Il motivo è infondato perchè il fatto che il Comune avesse ordinato la demolizione del muro de quo, risulta esaminato dalla corte territoriale (“la natura temporanea del predetto muro è comprovata proprio dalle modalità di demolizione dello stesso, avuto riguardo ai tempi della stessa, certamente indipendenti dall’ordinanza comunale di demolizione in data 9.6.03”, ultimo capoverso di pag. 6 della sentenza). Può peraltro aggiungersi che tale fatto è privo dell’ attributo della decisività, perchè la ratio decidendi dell’impugnata pronuncia si fonda sulla natura provvisoria del muro in questione e sul rilievo che l’inadempimento (ossia la persistente presenza del muro stesso) si sarebbe dovuto verificare al momento della stipula del contratto definitivo; stipula in ordine alla quale la corte ambrosiana, peraltro, valorizza, con affermazione non censurata in ricorso, il rilievo del primo giudice che aveva sottolineato come il sig. M. non avesse mai rivolto alla società promettente venditrice una diffida ad adempiere, sia in termini di eliminazione del muro sia in termini di indicazione specifica di una data entro la quale stipulare il contratto definitivo. Con il quinto motivo, rubricato con riferimento all’art. 360 c.p.c., n. 3, il ricorrente afferma che la corte territoriale sarebbe incorsa nel vizio di violazione e falsa applicazione dell’art. 1492 c.c., per non aver valutato quale effetto potesse produrre sul sinallagma contrattuale l’obiettiva difformità dell’opera realizzata rispetto all’opera promessa.
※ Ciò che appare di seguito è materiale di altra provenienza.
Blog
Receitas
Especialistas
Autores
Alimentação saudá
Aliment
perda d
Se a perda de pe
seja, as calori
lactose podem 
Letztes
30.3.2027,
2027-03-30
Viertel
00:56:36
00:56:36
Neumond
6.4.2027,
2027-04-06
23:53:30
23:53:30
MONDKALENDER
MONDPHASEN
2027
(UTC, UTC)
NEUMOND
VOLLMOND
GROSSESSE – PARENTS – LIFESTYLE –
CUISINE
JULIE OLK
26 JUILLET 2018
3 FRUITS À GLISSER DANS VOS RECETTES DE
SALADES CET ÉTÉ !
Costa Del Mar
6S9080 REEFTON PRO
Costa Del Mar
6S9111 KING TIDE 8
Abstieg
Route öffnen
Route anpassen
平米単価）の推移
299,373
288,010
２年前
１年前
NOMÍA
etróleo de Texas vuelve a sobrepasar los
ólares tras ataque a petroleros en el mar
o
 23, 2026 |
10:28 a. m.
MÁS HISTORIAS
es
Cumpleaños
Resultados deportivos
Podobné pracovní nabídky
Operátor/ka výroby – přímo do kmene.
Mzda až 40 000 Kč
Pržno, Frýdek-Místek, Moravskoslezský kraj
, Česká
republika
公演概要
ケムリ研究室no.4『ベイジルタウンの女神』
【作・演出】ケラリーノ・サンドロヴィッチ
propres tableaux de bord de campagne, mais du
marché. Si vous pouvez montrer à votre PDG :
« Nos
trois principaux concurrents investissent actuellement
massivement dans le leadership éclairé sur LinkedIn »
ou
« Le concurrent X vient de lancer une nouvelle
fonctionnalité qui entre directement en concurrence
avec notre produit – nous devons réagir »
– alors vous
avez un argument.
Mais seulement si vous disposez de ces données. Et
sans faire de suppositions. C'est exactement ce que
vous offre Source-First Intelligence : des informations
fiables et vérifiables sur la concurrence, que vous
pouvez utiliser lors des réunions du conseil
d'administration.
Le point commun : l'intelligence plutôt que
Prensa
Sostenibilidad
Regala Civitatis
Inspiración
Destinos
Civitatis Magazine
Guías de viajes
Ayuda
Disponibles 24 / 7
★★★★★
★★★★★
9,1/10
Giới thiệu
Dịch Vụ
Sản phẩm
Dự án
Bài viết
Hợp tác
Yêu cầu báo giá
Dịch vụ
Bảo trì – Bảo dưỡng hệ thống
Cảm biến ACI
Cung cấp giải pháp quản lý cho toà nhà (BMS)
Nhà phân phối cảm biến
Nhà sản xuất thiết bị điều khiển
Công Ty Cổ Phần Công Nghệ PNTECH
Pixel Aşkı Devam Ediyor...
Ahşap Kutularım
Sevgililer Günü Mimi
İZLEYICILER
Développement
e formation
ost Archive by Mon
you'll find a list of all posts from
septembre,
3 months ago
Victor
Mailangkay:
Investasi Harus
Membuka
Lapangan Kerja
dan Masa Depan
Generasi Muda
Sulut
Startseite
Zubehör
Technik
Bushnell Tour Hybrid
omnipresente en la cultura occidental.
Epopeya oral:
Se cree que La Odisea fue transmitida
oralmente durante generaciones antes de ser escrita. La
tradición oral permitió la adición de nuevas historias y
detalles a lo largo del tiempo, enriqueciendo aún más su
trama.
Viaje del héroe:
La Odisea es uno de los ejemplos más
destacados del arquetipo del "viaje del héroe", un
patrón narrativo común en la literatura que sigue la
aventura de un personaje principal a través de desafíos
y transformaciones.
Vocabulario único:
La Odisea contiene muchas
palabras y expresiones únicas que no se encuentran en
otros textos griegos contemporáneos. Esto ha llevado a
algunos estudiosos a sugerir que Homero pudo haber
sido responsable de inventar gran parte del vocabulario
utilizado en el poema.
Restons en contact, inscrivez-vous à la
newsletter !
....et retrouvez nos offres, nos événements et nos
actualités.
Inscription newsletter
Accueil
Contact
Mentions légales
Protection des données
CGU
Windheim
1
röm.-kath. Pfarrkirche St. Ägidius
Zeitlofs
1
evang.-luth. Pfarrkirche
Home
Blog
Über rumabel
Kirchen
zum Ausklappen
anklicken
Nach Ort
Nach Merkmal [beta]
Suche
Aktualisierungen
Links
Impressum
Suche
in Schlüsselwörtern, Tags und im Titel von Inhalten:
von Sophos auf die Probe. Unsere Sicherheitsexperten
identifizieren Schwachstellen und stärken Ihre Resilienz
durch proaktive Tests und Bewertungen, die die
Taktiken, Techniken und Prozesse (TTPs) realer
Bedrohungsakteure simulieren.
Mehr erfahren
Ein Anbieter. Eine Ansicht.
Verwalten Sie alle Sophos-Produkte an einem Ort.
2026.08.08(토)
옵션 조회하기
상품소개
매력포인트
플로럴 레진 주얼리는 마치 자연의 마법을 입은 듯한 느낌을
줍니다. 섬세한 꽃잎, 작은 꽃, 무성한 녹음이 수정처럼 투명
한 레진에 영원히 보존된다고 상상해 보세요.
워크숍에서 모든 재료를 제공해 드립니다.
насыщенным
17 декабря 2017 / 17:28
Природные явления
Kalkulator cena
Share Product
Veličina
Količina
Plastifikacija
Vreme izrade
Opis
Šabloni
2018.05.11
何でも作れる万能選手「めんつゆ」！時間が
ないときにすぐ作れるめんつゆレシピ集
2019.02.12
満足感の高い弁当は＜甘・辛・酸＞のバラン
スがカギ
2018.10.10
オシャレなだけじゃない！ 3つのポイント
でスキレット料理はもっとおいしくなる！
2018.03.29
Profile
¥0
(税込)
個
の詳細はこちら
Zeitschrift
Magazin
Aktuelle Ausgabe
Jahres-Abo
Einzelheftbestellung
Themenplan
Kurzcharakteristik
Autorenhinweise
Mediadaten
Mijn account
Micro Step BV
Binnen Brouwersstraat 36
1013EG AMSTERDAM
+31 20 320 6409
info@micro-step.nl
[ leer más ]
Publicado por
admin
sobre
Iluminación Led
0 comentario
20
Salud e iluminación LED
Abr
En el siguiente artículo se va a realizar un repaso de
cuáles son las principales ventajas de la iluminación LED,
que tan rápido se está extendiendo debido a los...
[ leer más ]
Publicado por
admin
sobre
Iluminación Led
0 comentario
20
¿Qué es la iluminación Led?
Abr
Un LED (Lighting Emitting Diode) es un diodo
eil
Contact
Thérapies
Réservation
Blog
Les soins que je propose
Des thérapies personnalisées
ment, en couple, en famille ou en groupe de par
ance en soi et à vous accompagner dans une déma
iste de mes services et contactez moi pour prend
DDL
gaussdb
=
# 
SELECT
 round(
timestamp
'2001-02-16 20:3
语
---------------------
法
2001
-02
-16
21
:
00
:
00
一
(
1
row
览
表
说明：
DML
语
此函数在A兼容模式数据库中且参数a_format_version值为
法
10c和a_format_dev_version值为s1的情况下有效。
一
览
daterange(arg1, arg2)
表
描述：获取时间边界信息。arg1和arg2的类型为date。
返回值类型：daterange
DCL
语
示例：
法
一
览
Anche il quinto motivo va respinto, perchè, al contrario di quanto prospettato del mezzo di ricorso, la corte territoriale ha espressamente valutato gli effetti sul sinallagma contrattuale della presenza del muro non previsto in progetto ed ha motivatamente escluso – con una statuizione che, costituendo giudizio di fatto, non è censurabile in questa sede sotto il profilo del vizio di violazione di legge – che tale presenza costituisse un vizio redibitoria. In particolare, nell’ultimo capoverso di pag. 6 e nel primo capoverso di pag. 7 della sentenza si argomenta sulla natura temporanea del muro medesimo e sulla circostanza che esso era stato rimosso dalla promittente venditrice “subito dopo l’introduzione del giudizio” (primo rigo di pag. 7 della sentenza), con una tempistica che, a giudizio della corte territoriale, consente di escludere la dipendenza di tale rimozione dall’emanazione della ordinanza comunale di demolizione del 19.6.03.

Con il sesto motivo il ricorrente chiede la cassazione della sentenza anche in relazione alla statuizione sulle spese.

Il motivo è inammissibile perchè non c’è censura della sentenza gravata; in effetti l’enunciazione del motivo (“le ragioni che ad avviso dell’esponente militano per la cassazione della sentenza impugnata comportano l’automatico travolgimento della pronuncia anche in punto di spese”) impone di qualificare il medesimo alla stregua di semplice richiamo al principio che la cassazione della sentenza impugnata travolgerla regolazione delle spese ivi contenuta.

In definitiva il ricorso deve essere rigettato in relazione a tutti i motivi in cui esso si articola.

Le spese seguono la soccombenza, con declaratoria della sussistenza dei presupposti per il versamento del raddoppio del contributo unificato D.P.R. 30 maggio 2002, n. 115, art. 13, comma 1 quater da parte del ricorrente.

PQM

La Corte rigetta il ricorso.

Condanna il ricorrente a rifondere alla contro ricorrente le spese del giudizio di cassazione, che liquida in Euro 5,000, oltre Euro 200 per esborsi ed oltre accessori di legge.

Ai sensi del D.P.R. 30 maggio 2002, n. 115, art. 13, comma 1 quater, si dà atto della sussistenza dei presupposti per il versamento, da parte lei ricorrente, dell’ulteriore importo a titolo di contributo unificato pari a quello dovuto per il ricorso, a norma dell’art. 1 bis dello stesso art. 13.

Così deciso in Roma, il 8 maggio 2018.